▶ **PROBLEMS TO SOLVE**
**A.** In the passage on Mary's marriage, print everything from "Mary’s timid acquiescence" down to "now Trafalgar Square.".
**B.** In one to three sentences, explain why Robinson wanted the engagement kept secret, according to the passage on Mary's marriage.
**C.** List every argument against the theatre that Robinson raised in the passage on Mary's marriage.

Mary’s timid acquiescence in the match seems uncharacteristic. She had inherited her father’s intrepidity and her mother’s determination. Every action of her eventful life suggests strength of will and force of personality that little could dampen. But she was weak and vulnerable with illness when she finally agreed to Robinson’s proposal. While she lay on her sickbed, the banns were published during three successive Sunday morning services at the church of St Martin-in-the-Fields, in what is now Trafalgar Square.
An unflattering biographical account of the Robinsons, published in 1781, in which the writer claimed that he knew a great deal about the couple’s affairs, claimed that, despite his humble position as a lawyer’s clerk, Thomas presented himself to Mary and Hester as a gentleman of £30,000, sole heir to a Mr Harris of Carmarthenshire, who gave him an allowance of £500 per year and far greater expectations for the future. According to this early biographer, both Mary and her mother jumped at the match.15
Doubts may have crept in when Robinson urged mother and daughter to keep the engagement secret. He gave two reasons. One was that he still had three months’ training to serve as an articled clerk and the second that there was another young lady who wished to marry him as soon as he came into independence. Mary had found a small window of opportunity for delay and urged him to postpone the marriage until he came of age. Robinson absolutely refused. Now that she had recovered, with no loss to her looks, Mary still harboured hopes of a stage career. Garrick, wholly unaware that he was in danger of losing his protégée, was agitating for a performance date. Robinson, appealing shrewdly to Hester’s insecurities, invoked strong arguments against the theatre. Nicholas Darby would be horrified by the prospect. Mary’s health would suffer from the ‘fatigues and exertions of the profession’. He also voiced the anti-theatrical prejudice of the age’s moralists when he suggested that Mary would become an object of male desire whose reputation would be irrevocably damaged ‘on a public stage, where all the attractions of the mimic scene would combine to render [her] a fascinating object’.16
Time was running out for M
ary. She now had to decide whether to risk the social embarrassment of pulling out of the marriage even though the banns had been posted or to abandon her hopes of a stage career. With increasing pressure from all angles to choose between the professions of respectable marriage or disreputable acting, she relented: ‘It was now that Mr Robinson and my mother united in persuading me to relinquish my project; and so perpetually, during three days, was I tormented on the subject – so ridiculed for having permitted the bans to be published, and afterwards hesitating to fulfil my contract, that I consented – and was married.’17
In the original manuscript of her Memoirs, Mary proceeded in the next paragraph to describe her feelings as she knelt at the altar on her wedding day. But she later returned to the manuscript and inserted an additional paragraph that creates a compelling picture of herself as little more than a schoolgirl, coerced into marriage out of gratitude and filial obedience. Up until her marriage, she claims, she dressed like a child (though this does not square with the description of her attire on the day she met Robinson for the first time). She insists that she looked ‘so juvenile’ in her appearance that even two years after her wedding shopkeepers would address her as Miss, assuming she was a daughter and not a wife. She even adds that she still retained the manners of a child, playing with her dolls only three months before she became a wife. One senses a certain overegging of the pudding here. The image of the child with her dolls does not equate with that of the young lady being trained by Garrick for the stage and pursued by the ‘libertine Captain’, who was still writing to Mary and following her around in public despite her discovery of the fact that he was already married.

▶ **Extracted records**
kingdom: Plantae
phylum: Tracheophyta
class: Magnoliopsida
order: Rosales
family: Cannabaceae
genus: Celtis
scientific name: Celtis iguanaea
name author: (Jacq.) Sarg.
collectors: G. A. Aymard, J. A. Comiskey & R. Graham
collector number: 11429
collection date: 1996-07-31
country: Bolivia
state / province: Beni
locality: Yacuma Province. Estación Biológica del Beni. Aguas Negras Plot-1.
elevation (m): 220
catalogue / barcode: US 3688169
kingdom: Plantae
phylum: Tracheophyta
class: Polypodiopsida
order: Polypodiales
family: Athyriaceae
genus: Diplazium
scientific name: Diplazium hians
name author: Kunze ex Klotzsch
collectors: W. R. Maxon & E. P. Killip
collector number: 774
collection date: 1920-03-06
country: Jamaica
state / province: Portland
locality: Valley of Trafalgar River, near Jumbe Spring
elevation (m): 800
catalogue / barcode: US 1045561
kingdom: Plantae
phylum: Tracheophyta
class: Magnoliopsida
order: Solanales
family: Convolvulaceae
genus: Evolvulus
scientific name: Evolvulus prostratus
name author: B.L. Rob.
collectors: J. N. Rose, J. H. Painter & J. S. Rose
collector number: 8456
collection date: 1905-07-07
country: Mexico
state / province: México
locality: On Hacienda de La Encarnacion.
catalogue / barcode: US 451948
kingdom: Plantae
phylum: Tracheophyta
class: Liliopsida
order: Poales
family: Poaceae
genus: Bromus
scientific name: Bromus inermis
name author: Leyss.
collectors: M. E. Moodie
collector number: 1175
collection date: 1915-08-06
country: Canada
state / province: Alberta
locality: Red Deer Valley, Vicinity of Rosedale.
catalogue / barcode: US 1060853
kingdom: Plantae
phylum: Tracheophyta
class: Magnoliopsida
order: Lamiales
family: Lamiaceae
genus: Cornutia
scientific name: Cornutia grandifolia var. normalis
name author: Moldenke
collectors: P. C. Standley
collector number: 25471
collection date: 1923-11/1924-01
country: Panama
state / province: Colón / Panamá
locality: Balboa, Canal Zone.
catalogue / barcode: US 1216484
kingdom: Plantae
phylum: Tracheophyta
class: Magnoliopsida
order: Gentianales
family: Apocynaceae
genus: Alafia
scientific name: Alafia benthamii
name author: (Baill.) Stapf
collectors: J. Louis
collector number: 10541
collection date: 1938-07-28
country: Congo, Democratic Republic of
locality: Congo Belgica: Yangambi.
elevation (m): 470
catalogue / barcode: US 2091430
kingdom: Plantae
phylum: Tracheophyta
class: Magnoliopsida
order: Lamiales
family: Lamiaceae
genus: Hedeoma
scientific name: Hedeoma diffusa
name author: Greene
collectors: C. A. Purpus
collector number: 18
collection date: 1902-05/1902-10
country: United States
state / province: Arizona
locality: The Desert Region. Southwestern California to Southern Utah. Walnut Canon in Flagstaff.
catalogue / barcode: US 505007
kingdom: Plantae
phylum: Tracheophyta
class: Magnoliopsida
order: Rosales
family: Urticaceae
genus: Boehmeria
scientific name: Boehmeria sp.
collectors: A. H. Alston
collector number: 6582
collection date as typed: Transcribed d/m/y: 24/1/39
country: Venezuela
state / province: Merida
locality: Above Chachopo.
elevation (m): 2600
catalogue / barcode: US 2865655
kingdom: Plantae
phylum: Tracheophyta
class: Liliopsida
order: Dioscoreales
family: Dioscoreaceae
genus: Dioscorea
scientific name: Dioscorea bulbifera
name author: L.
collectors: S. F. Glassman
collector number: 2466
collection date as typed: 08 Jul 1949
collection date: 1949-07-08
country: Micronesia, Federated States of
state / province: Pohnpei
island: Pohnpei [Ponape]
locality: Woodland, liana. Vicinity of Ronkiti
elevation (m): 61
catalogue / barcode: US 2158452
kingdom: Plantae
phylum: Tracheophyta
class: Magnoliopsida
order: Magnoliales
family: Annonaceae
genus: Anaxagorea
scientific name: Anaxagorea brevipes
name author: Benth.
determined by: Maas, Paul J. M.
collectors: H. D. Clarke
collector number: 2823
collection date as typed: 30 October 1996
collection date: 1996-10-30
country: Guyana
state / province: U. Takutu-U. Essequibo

▶ **OUTPUTS BY TASK**
**A.**
Mary’s timid acquiescence in the match seems uncharacteristic. She had inherited her father’s intrepidity and her mother’s determination. Every action of her eventful life suggests strength of will and force of personality that little could dampen. But she was weak and vulnerable with illness when she finally agreed to Robinson’s proposal. While she lay on her sickbed, the banns were published during three successive Sunday morning services at the church of St Martin-in-the-Fields, in what is now Trafalgar Square.

**B.** Robinson gave two reasons for keeping the engagement secret. He still had three months' training to serve as an articled clerk, and another young lady wished to marry him as soon as he came into independence.

**C.**
- Nicholas Darby would be horrified by the prospect.
- Mary's health would suffer from the "fatigues and exertions of the profession."
- On a public stage Mary would become an object of male desire, and her reputation would be irrevocably damaged.